Study Design and Methods: Potential participants complete an electronic pre-screen including PHQ-9M (Patient Health Questionnaire-Modified) prior to study consent and at each timepoint (3, 6, 12-month). The SRMP is triggered if severe depressive symptoms (score >20) and/or suicidality is endorsed [i.e. any answer but “none” on PHQ-9M question 9 - past 2 weeks “thoughts you would be better off dead, or of hurting yourself in some way”; yes to question 12 (serious thoughts about ending your life in the past month); yes to question 13 (lifetime suicide attempt)]. The SRMP can also be initiated by study or health coach staff if a participant indicates thoughts of suicide during study procedures.

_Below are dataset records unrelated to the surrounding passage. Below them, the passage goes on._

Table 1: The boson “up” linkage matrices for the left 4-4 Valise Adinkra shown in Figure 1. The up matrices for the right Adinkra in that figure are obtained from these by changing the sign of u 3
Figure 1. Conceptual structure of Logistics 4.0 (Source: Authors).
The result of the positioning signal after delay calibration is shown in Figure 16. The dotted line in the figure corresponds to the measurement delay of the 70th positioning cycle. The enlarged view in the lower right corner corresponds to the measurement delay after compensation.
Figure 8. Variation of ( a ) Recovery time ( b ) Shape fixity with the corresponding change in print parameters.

When SRMP is triggered, national suicide crisis resources are provided and participants are electronically redirected to answer the Ask Suicide-Screening Questions (ASQ), a validated suicide screening tool recommended by National Institute of Mental Health. A positive response to any ASQ question prompts a safety team contact attempted <48 business hours. Immediate notification of positive ASQ response is provided to the safety and clinical site teams.

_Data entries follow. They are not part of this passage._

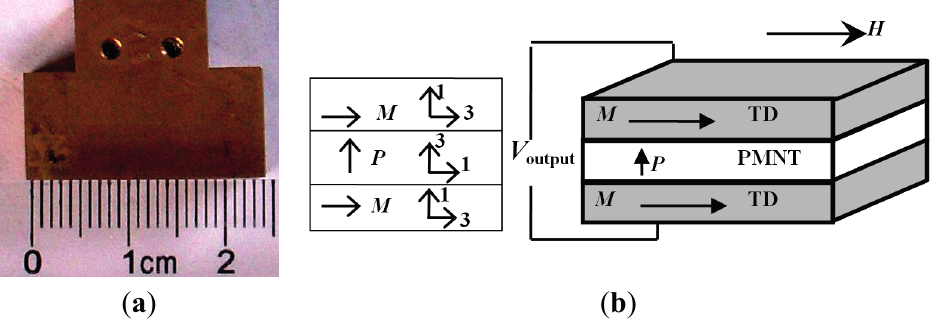
Figure 6. Schematic illustration of the ME sensing unit used in the EME sensor: (a) Photograph; and (b) Working principle, in which the arrows designate the directions of the magnetization ( M ) and polarization ( P ),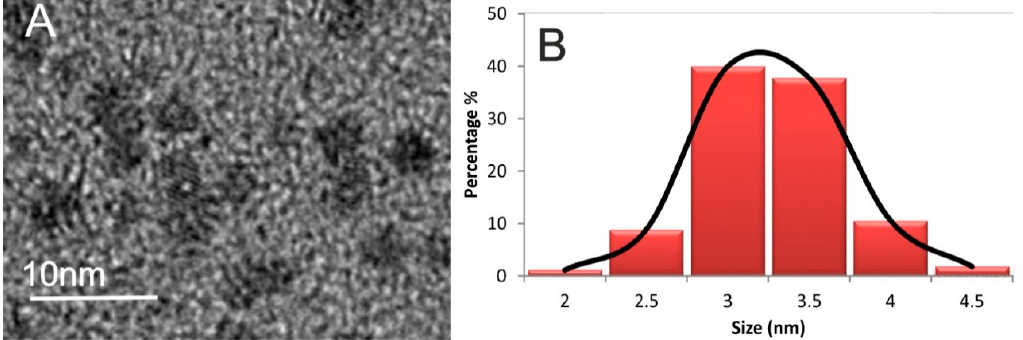
Figure 2. ( A ) TEM image and ( B ) size distribution of the synthesized CNDs-DS.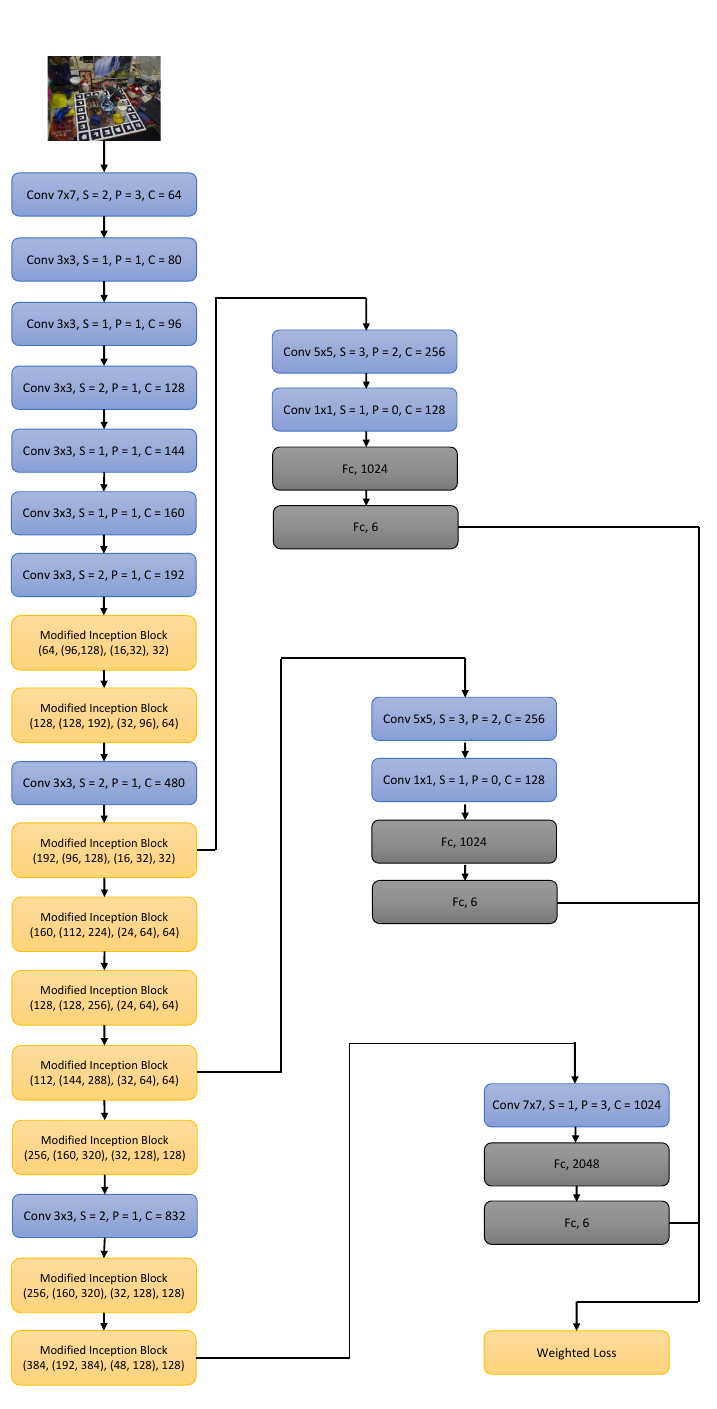
Figure 3. The proposed SynPo-Net architecture. Each convolutional layer is followed by batch normalization and a ReLU activation layer. The 6 (or 7) pose values regressed by the Convolu- tional Neural Network (CNN) represent the 3D translation and 3D rotation vector of lie algebra (or quaternion). The architecture variant with quaternions is only used for the ablation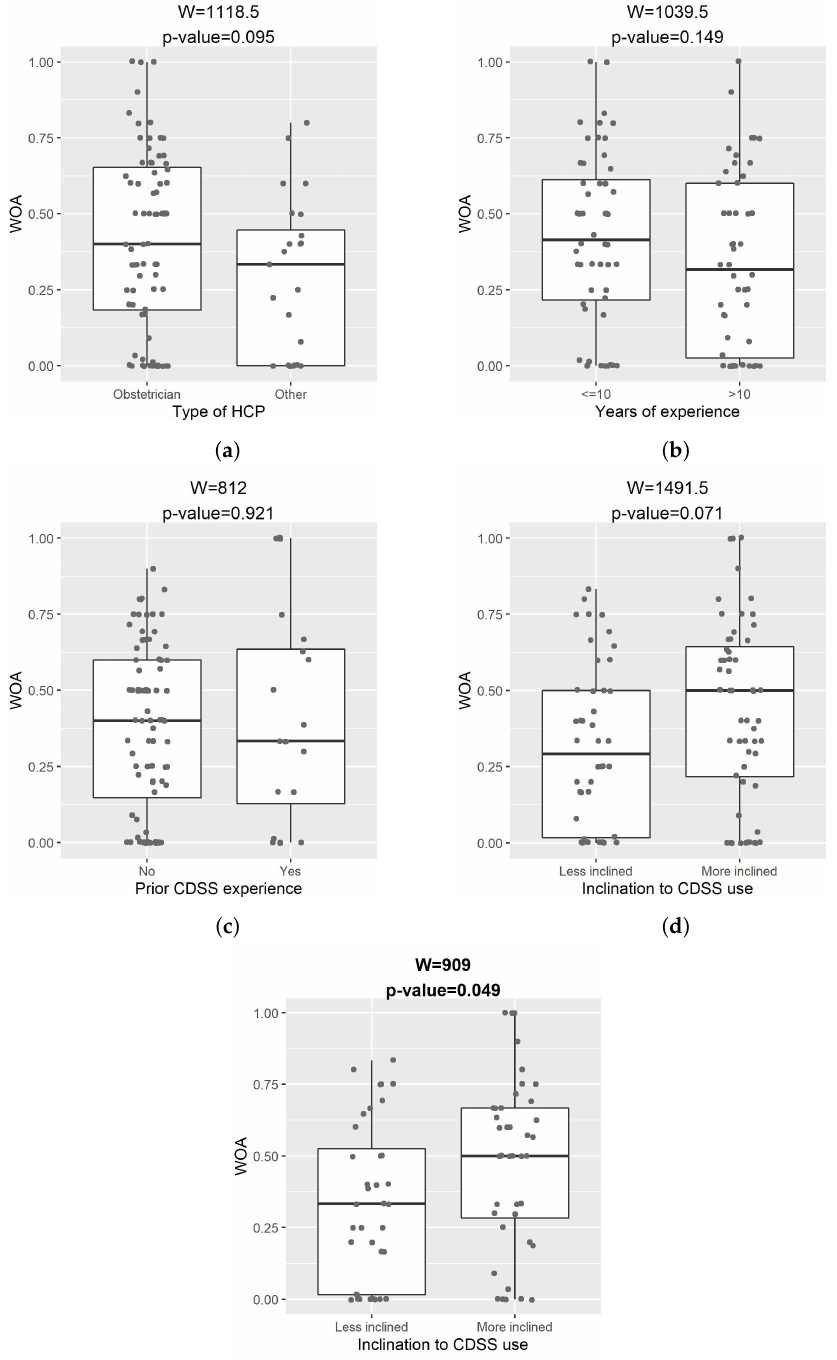
Figure 8. Comparison of the overall WOA of an explainable CDSS between subgroups of participants. ( a ) Comparison between obstetricians and other HCPs (midwives and dietitians). ( b ) Comparison between HCPs with (cid:54) and >10 years of experience. ( c ) Comparison between HCPs with and without prior experience of CDSS use. ( d ) Comparison between all HCPs who were less and more inclined to CDSS use. ( e ) Comparison between obstetricians who were less and more inclined to CDSS use. Significant differences are highlighted in bold. HCP: healthcare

Participants answering positively to ASQ question 5, “thoughts of killing yourself right now?” are classified as “imminent risk.” The safety team de-escalates the participant, if a minor (age 16 or 17) immediately contacts the parent/guardian, and inquires about a current mental health clinician. If this clinician cannot be immediately reached or there is not one available, the participant is directed to emergency or crisis services. For all other participants (ASQ 5 is no), the safety team asks a series of clinical risk questions using the Brief Suicide Safety Assessment (BSSA), and determines risk level: low risk, further evaluation needed, or imminent risk. For those at imminent risk, procedures described above are followed. For those at low risk, follow up with a primary care or SCD provider is recommended for further mental health concerns. For those for whom further evaluation is needed, the safety team develops a safety plan together with the patient (and parent/guardian if minor) involving a series of steps (e.g. coping strategies, support people, contacting provider or crisis services, lethal means restriction) participants can take to de-escalate when feeling suicidal and inquires whether the participant feels they can employ this plan if needed. Participants not feeling safe using this plan are directed to emergency services. For those who feel they can de-escalate suicidality utilizing their safety plan, permission is asked to provide this safety plan to current SCD or mental health providers, after obtaining a release of information. If not in treatment, resources are provided about treatment seeking. The safety team completes a 1 week follow up call to provide further recommendations as needed. All participants are provided with national resources and site-specific crisis and mental health resources.

SRMP activation frequency, risk levels and characteristics for those assessed will be reported in future. SRMP protocols application may improve participant safety in behavioral health trials.